The other thing that you remembered which, I’m fairly sure, is not true, but is interesting, opens something up, is that my father was into Steiner’s theosophy. It’s funny because I’m sure I would have spoken about my father, his religion, the role it played in my upbringing. But (to my knowledge) my father is not into Steiner’s theosophy. But the thing is, he would be. Alongside his Evangelism he has become increasingly obsessed with nutrition, organic food, in quite an anthroposophic way. But rather than getting too deeply into my father’s idiosyncrasies, I want to kind of open this up as a topic. Fathers. Mothers. Your father is everywhere in your work. Your mother is less present to me. (And as an aside, thinking about the mother in particular in relation to Kim Hyesoon’s work). There is a kind of simple explanation in that your writing is constantly reworking history and your father was a war photographer/photo-journalist and produced all of this documentary material. But I’m just kind of thinking keywords at the moment. Moving families. You have Aunt Brazil. When I was a kid my family didn’t go further than country NSW. I don’t think I ever thought about the idea of going on a plane until I was in my teens or something. I’m just thinking about the different kind of families (as units of particular coagulations of class, race, etc.) as mobile, floating, or immobile and fixed things.

It’s been nine days since you wrote your first section, which was before Russia invaded Ukraine. War refugees are heading west, mostly towards Poland, but thousands of people are arriving in Germany all the time. Everything has shifted. Nothing has settled yet.

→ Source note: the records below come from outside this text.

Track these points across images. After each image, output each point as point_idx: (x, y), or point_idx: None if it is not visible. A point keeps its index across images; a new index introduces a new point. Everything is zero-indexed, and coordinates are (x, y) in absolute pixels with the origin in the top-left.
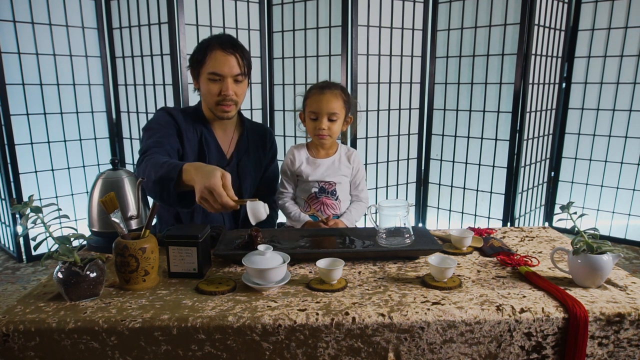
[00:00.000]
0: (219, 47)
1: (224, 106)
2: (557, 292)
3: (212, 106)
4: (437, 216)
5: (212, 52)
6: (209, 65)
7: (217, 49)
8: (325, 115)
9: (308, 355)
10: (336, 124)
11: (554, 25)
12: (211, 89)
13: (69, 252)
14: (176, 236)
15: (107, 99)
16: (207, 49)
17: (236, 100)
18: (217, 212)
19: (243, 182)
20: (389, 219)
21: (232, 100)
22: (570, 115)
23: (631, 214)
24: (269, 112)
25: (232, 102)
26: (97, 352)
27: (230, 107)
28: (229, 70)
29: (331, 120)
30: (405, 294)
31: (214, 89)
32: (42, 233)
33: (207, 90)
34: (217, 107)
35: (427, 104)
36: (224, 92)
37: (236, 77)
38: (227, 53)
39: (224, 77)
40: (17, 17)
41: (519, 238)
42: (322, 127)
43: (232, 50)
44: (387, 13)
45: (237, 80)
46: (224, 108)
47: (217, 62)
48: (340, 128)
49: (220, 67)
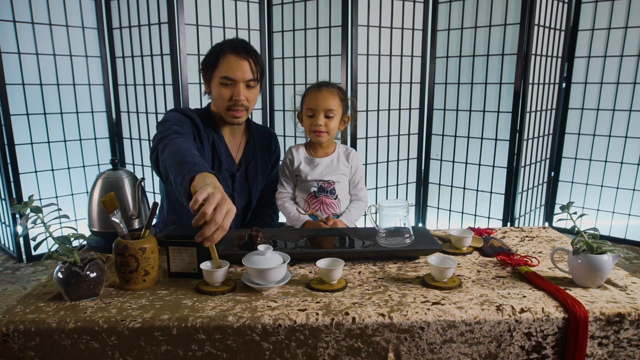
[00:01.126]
0: (233, 52)
1: (234, 111)
2: (557, 292)
3: (222, 111)
4: (437, 216)
5: (225, 56)
6: (222, 69)
7: (230, 53)
8: (321, 112)
9: (308, 355)
10: (333, 121)
11: (554, 25)
12: (223, 93)
13: (69, 252)
14: (176, 236)
15: (107, 99)
16: (220, 53)
17: (247, 105)
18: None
19: (252, 187)
20: (389, 219)
21: (243, 105)
22: (570, 115)
23: (631, 214)
24: (269, 112)
25: (243, 108)
26: (97, 352)
27: (241, 112)
28: (242, 75)
29: (328, 117)
30: (405, 294)
31: (226, 94)
32: (42, 233)
33: (219, 94)
34: (227, 112)
35: (427, 104)
36: (236, 98)
37: (248, 83)
38: (241, 58)
39: (237, 82)
40: (17, 17)
41: (519, 238)
42: (319, 124)
43: (245, 55)
44: (387, 13)
45: (249, 85)
46: (235, 113)
47: (230, 66)
48: (337, 125)
49: (233, 71)
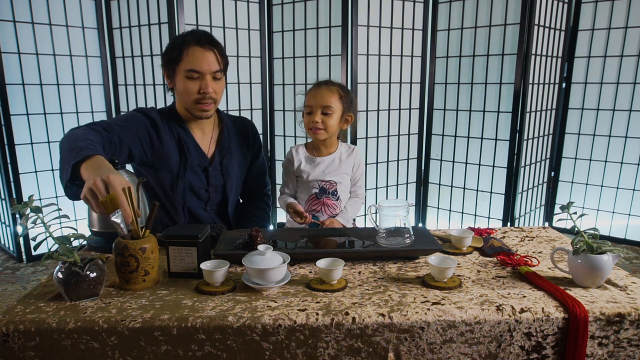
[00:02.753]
0: (196, 43)
1: (202, 105)
2: (557, 292)
3: (190, 105)
4: (437, 216)
5: (188, 48)
6: (187, 62)
7: (194, 45)
8: (319, 109)
9: (308, 355)
10: (331, 119)
11: (554, 25)
12: (189, 87)
13: (69, 252)
14: (176, 236)
15: (107, 99)
16: (182, 46)
17: (215, 98)
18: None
19: (227, 181)
20: (389, 219)
21: (211, 98)
22: (570, 115)
23: (631, 214)
24: (269, 112)
25: (211, 101)
26: (97, 352)
27: (209, 105)
28: (208, 66)
29: (325, 114)
30: (405, 294)
31: (193, 87)
32: (42, 233)
33: (185, 88)
34: (195, 106)
35: (427, 104)
36: (204, 90)
37: (215, 74)
38: (205, 49)
39: (203, 74)
40: (17, 17)
41: (519, 238)
42: (316, 120)
43: (210, 46)
44: (387, 13)
45: (216, 77)
46: (203, 107)
47: (195, 58)
48: (336, 123)
49: (199, 63)
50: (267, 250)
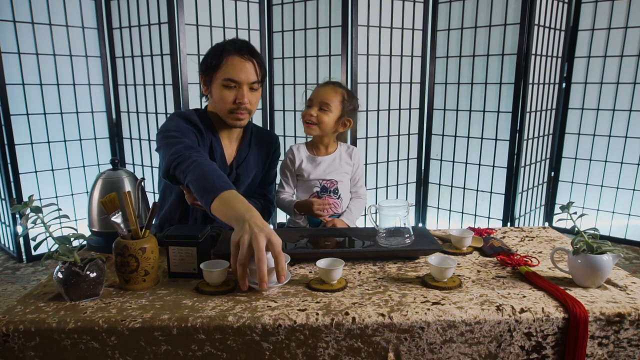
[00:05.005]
0: (236, 53)
1: (237, 114)
2: (557, 292)
3: (224, 114)
4: (437, 216)
5: (228, 57)
6: (225, 71)
7: (233, 54)
8: (317, 104)
9: (308, 355)
10: (326, 116)
11: (554, 25)
12: (225, 96)
13: (69, 252)
14: (176, 236)
15: (107, 99)
16: (223, 54)
17: (250, 109)
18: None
19: (239, 189)
20: (389, 219)
21: (246, 109)
22: (570, 115)
23: (631, 214)
24: (269, 112)
25: (246, 111)
26: (97, 352)
27: (244, 115)
28: (246, 77)
29: (322, 109)
30: (405, 294)
31: (229, 97)
32: (42, 233)
33: (221, 97)
34: (229, 115)
35: (427, 104)
36: (239, 100)
37: (252, 85)
38: (245, 59)
39: (241, 84)
40: (17, 17)
41: (519, 238)
42: (311, 113)
43: (249, 57)
44: (387, 13)
45: (253, 88)
46: (238, 116)
47: (234, 68)
48: (331, 122)
49: (237, 73)
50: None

  1. This is Marty Hiatt’s rendering of Cracheur de soupe (literally “soup spitter”) in his translation of Nathalie Quintane’s Tomates, which just recently came out. I should get you a copy, Marty has a bunch. Quintane uses the term to talk about the quid pro quo of institutionality. For example, being invited to a poetry festival, for which one receives a fee, free travel, etc., but in turn you have to grant it unwavering support, unless you want to be seen as a hand biter, which will see you blocked from future invitations.